• **WHAT YOU NEED TO DO**: The answer must consist of each line below that contains the string "spożywczych".

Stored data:
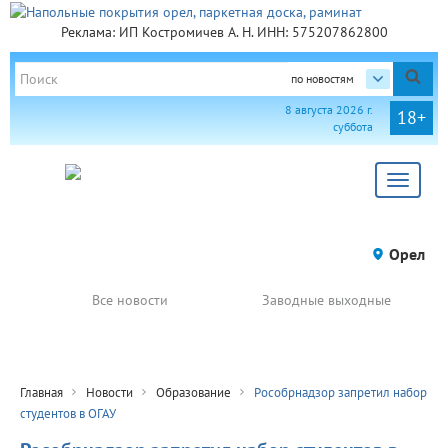
Реклама: ИП Костромичев А. Н. ИНН: 575207862800
по новостям
8 августа 2026 г.
18+
суббота
Toggle
navigat
Орел
Все новости
Заводные выходные
Главная
Новости
Образование
Рособрнадзор запретил набор
студентов в ОГАУ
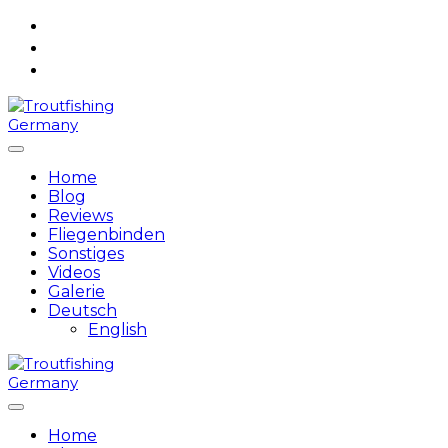
Skip
to
content
Home
Blog
Reviews
Fliegenbinden
Sonstiges
Videos
Galerie
Deutsch
English
Home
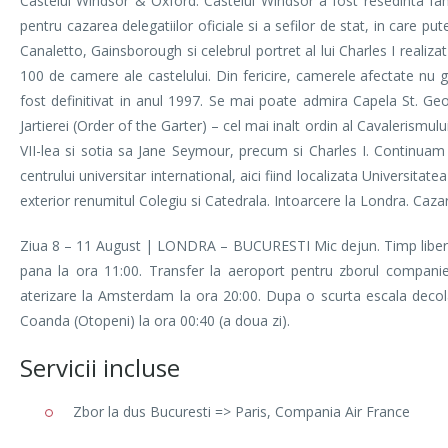
Castelul Windsor & Oxford. Castelul Windsor a fost resedinta fami
pentru cazarea delegatiilor oficiale si a sefilor de stat, in care 
Canaletto, Gainsborough si celebrul portret al lui Charles I realiz
100 de camere ale castelului. Din fericire, camerele afectate nu
fost definitivat in anul 1997. Se mai poate admira Capela St. Geo
Jartierei (Order of the Garter) – cel mai inalt ordin al Cavalerismulu
VII-lea si sotia sa Jane Seymour, precum si Charles I. Continuam
centrului universitar international, aici fiind localizata Universitat
exterior renumitul Colegiu si Catedrala. Intoarcere la Londra. Caz
Ziua 8 – 11 August | LONDRA – BUCURESTI Mic dejun. Timp liber l
pana la ora 11:00. Transfer la aeroport pentru zborul compani
aterizare la Amsterdam la ora 20:00. Dupa o scurta escala decol
Coanda (Otopeni) la ora 00:40 (a doua zi).
Servicii incluse
Zbor la dus Bucuresti => Paris, Compania Air France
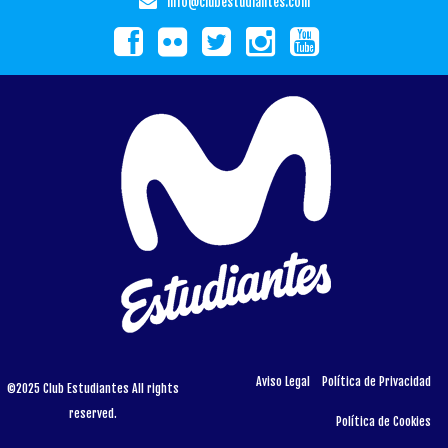
info@clubestudiantes.com
Aviso Legal
Política de Privacidad
©2025 Club Estudiantes All rights
reserved.
Política de Cookies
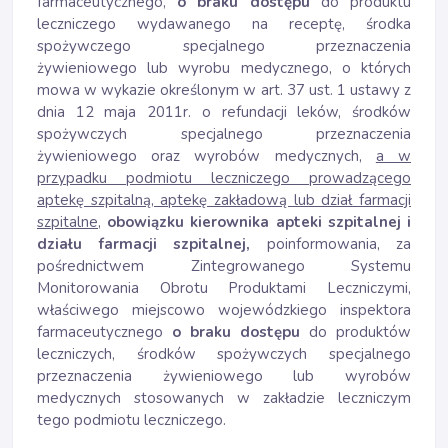
farmaceutycznego,
o braku dostępu
do produktu
leczniczego wydawanego na receptę, środka
spożywczego specjalnego przeznaczenia
żywieniowego lub wyrobu medycznego, o których
mowa w wykazie określonym w art. 37 ust. 1 ustawy z
dnia 12 maja 2011r. o refundacji leków, środków
spożywczych specjalnego przeznaczenia
żywieniowego oraz wyrobów medycznych,
a w
przypadku podmiotu leczniczego prowadzącego
aptekę szpitalną, aptekę zakładową lub dział farmacji
szpitalne
,
obowiązku kierownika apteki szpitalnej i
działu farmacji szpitalnej,
poinformowania, za
pośrednictwem Zintegrowanego Systemu
Monitorowania Obrotu Produktami Leczniczymi,
właściwego miejscowo wojewódzkiego inspektora
farmaceutycznego
o braku dostępu
do produktów
leczniczych, środków spożywczych specjalnego
przeznaczenia żywieniowego lub wyrobów
medycznych stosowanych w zakładzie leczniczym
tego podmiotu leczniczego.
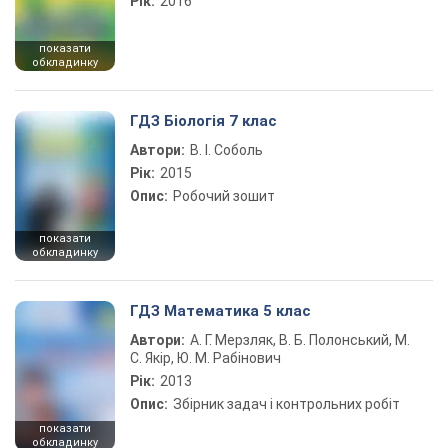
Рік:
2016
показати
обкладинку
ГДЗ Біологія 7 клас
Автори:
В. І. Соболь
Рік:
2015
Опис:
Робочий зошит
показати
обкладинку
ГДЗ Математика 5 клас
Автори:
А. Г. Мерзляк, В. Б. Полонський, М.
С. Якір, Ю. М. Рабінович
Рік:
2013
Опис:
Збірник задач і контрольних робіт
показати
обкладинку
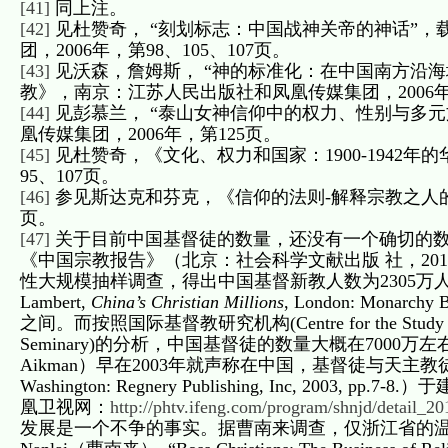
[41]
同上注。
[42]
见杜赞奇， “刻划标志：中国战神关帝的神话”
团，2006年，第98、105、107页。
[43]
见沃森，詹姆斯， “神的标准化：在中国南方沿海地
教》，南京：江苏人民出版社和凤凰传媒集团，2006年
[44]
见彭慕兰， “泰山女神信仰中的权力、性别与多
凰传媒集团，2006年，第125页。
[45]
见杜赞奇，《文化、权力和国家：1900-1942年的
95、107页。
[46]
参见斯达克和芬克，《信仰的法则-解释宗教之人的
页。
[47]
关于目前中国基督徒的数量，还没有一个确切的数字
《中国宗教报告》（北京：社会科学文献出版 社，2010
性大规模抽样调查，得出中国基督新教人数为2305万人，
Lambert,
China’s Christian Millions
, London: Mona
之间。而按照国际基督教研究机构(Centre for the Study of Global
Seminary)的分析，中国基督徒的数量大概在7000
Aikman）早在2003年就声称在中国，基督徒与天主教徒合计
Washington: Regnery Publishing, Inc, 20
凰卫视网：
http://phtv.ifeng.com/program/shnjd/detail_
发展是一个不争的事实。据曹南来调查，仅浙江省的温州，就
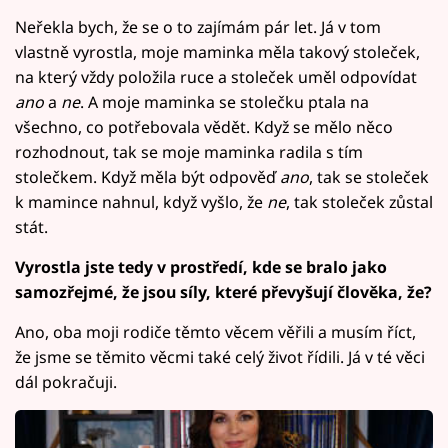
Neřekla bych, že se o to zajímám pár let. Já v tom
vlastně vyrostla, moje maminka měla takový stoleček,
na který vždy položila ruce a stoleček uměl odpovídat
ano
a
ne
. A moje maminka se stolečku ptala na
všechno, co potřebovala vědět. Když se mělo něco
rozhodnout, tak se moje maminka radila s tím
stolečkem. Když měla být odpověď
ano
, tak se stoleček
k mamince nahnul, když vyšlo, že
ne
, tak stoleček zůstal
stát.
Vyrostla jste tedy v prostředí, kde se bralo jako
samozřejmé, že jsou síly, které převyšují člověka, že?
Ano, oba moji rodiče těmto věcem věřili a musím říct,
že jsme se těmito věcmi také celý život řídili. Já v té věci
dál pokračuji.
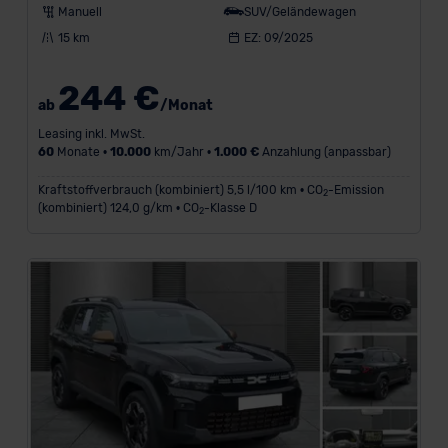
Manuell
SUV/Geländewagen
15 km
EZ: 09/2025
244 €
ab
/Monat
Leasing inkl. MwSt.
60
Monate •
10.000
km/Jahr •
1.000 €
Anzahlung (anpassbar)
Kraftstoffverbrauch (kombiniert) 5,5 l/100 km • CO
-Emission
2
(kombiniert) 124,0 g/km • CO
-Klasse D
2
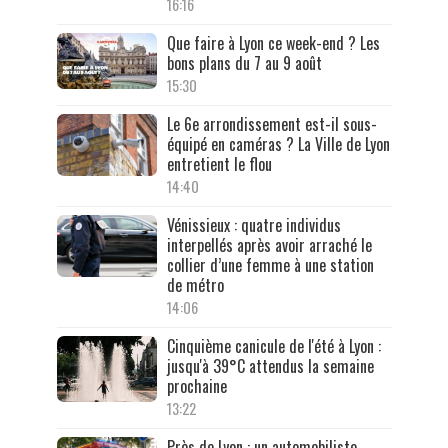
16:16
Que faire à Lyon ce week-end ? Les
bons plans du 7 au 9 août
15:30
Le 6e arrondissement est-il sous-
équipé en caméras ? La Ville de Lyon
entretient le flou
14:40
Vénissieux : quatre individus
interpellés après avoir arraché le
collier d’une femme à une station
de métro
14:06
Cinquième canicule de l'été à Lyon :
jusqu'à 39°C attendus la semaine
prochaine
13:22
Près de Lyon : un automobiliste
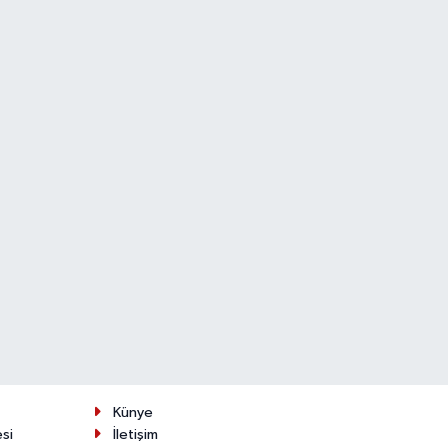
Künye
esi
İletişim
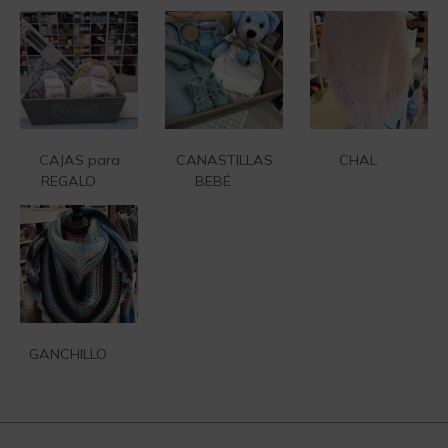
CAJAS para
CANASTILLAS
CHAL
(3)
REGALO
(1)
BEBÉ
(1)
GANCHILLO
(2)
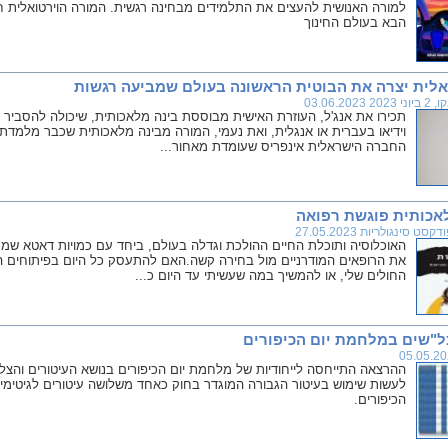
למורה האנושית להעצים את התלמידים מבחינה רגשית. המורה הוירטואלית חכ
הבא בעולם החינוך
לית יצרה את הבוטית הראשונה בעולם שמביעה רגשות
י 2023 03.06.2023
תכירו את אנג'ל, העוזרת האישית מבוססת בינה מלאכותית, שיכולה להסביר ע
וידיאו בעברית או אנגלית, ואת נעמי, המורה מבינה מלאכותית שכבר מלמדת 
החברה הישראלית אינפריס שעומדת מאחור...
אכותית פוגשת רפואה
קסט סינגולריות 27.05.2023
האוכלוסיה ותוכלת החיים ההולכת וגדלה בעולם, ביחד עם כמויות דאטא שמ
את הרופאים המודרניים מול בחירה קשה.האם להתעסק כל היום בפיתוחים ה
החולים שלי, או להמשיך במה שעשיתי עד היום כ...
צל"שים במלחמת יום הכיפורים
ההרצאה התייחסה לייחודיות של מלחמת יום הכיפורים בנושא העיטורים והצ
לעשות שימוש בעיטור הגבורה המוגדר בחוק כאחד משלושה עיטורים לגיטימי
הכיפורים.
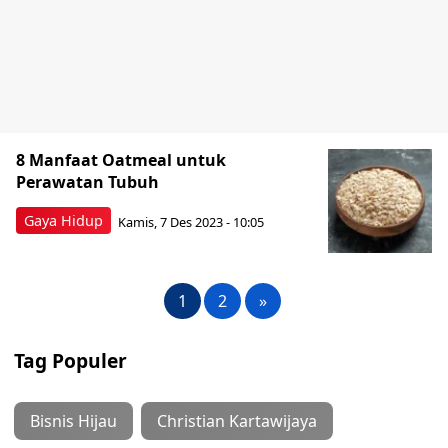
8 Manfaat Oatmeal untuk
Perawatan Tubuh
Gaya Hidup
Kamis, 7 Des 2023 - 10:05
1
2
»
Tag Populer
Bisnis Hijau
Christian Kartawijaya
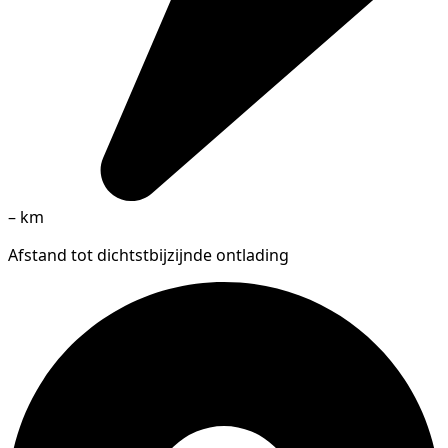
–
km
Afstand tot dichtstbijzijnde ontlading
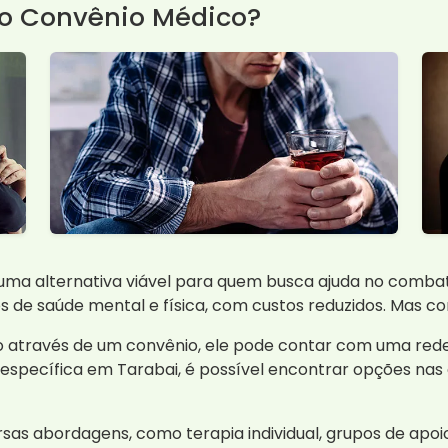
lo Convênio Médico?
uma alternativa viável para quem busca ajuda no combat
s de saúde mental e física, com custos reduzidos. Mas 
través de um convênio, ele pode contar com uma rede de
 específica em Tarabai, é possível encontrar opções nas
versas abordagens, como terapia individual, grupos de a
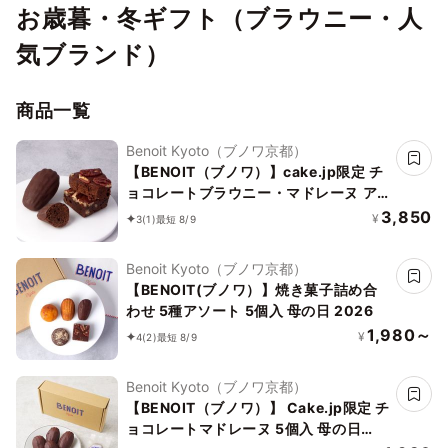
お歳暮・冬ギフト（ブラウニー・人
気ブランド）
商品一覧
Benoit Kyoto（ブノワ京都）
【BENOIT（ブノワ）】cake.jp限定 チ
ョコレートブラウニー・マドレーヌ ア
ソート 10個入
3,850
¥
3
(1)
最短 8/9
Benoit Kyoto（ブノワ京都）
【BENOIT(ブノワ）】焼き菓子詰め合
わせ 5種アソート 5個入 母の日 2026
1,980～
¥
4
(2)
最短 8/9
Benoit Kyoto（ブノワ京都）
【BENOIT（ブノワ）】 Cake.jp限定 チ
ョコレートマドレーヌ 5個入 母の日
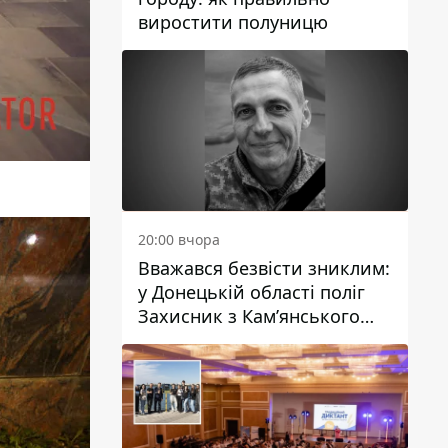
виростити полуницю
20:00 вчора
Вважався безвісти зниклим:
у Донецькій області поліг
Захисник з Кам’янського
Антон Красовський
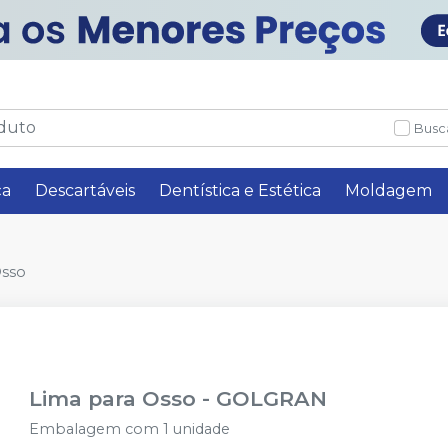
Busc
ça
Descartáveis
Dentística e Estética
Moldagem
Osso
Lima para Osso
-
GOLGRAN
Embalagem com 1 unidade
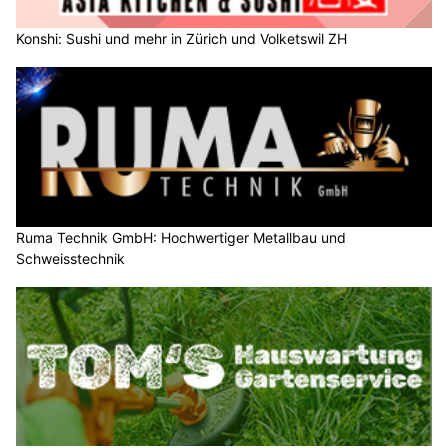
Konshi: Sushi und mehr in Zürich und Volketswil ZH
Ruma Technik GmbH: Hochwertiger Metallbau und
Schweisstechnik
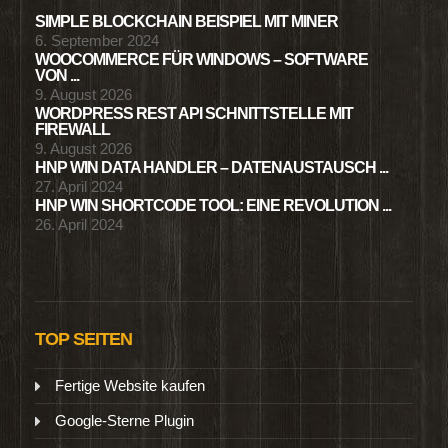
SIMPLE BLOCKCHAIN BEISPIEL MIT MINER
6. September 2024
WOOCOMMERCE FÜR WINDOWS – SOFTWARE
VON ...
9. August 2026
WORDPRESS REST API SCHNITTSTELLE MIT
FIREWALL
9. August 2026
HNP WIN DATA HANDLER – DATENAUSTAUSCH ...
27. April 2024
HNP WIN SHORTCODE TOOL: EINE REVOLUTION ...
26. April 2024
TOP SEITEN
Fertige Website kaufen
Google-Sterne Plugin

• **ANSWER SPACE**:
spożywczych specjalnego przeznaczenia
leczniczych, środków spożywczych specjalnego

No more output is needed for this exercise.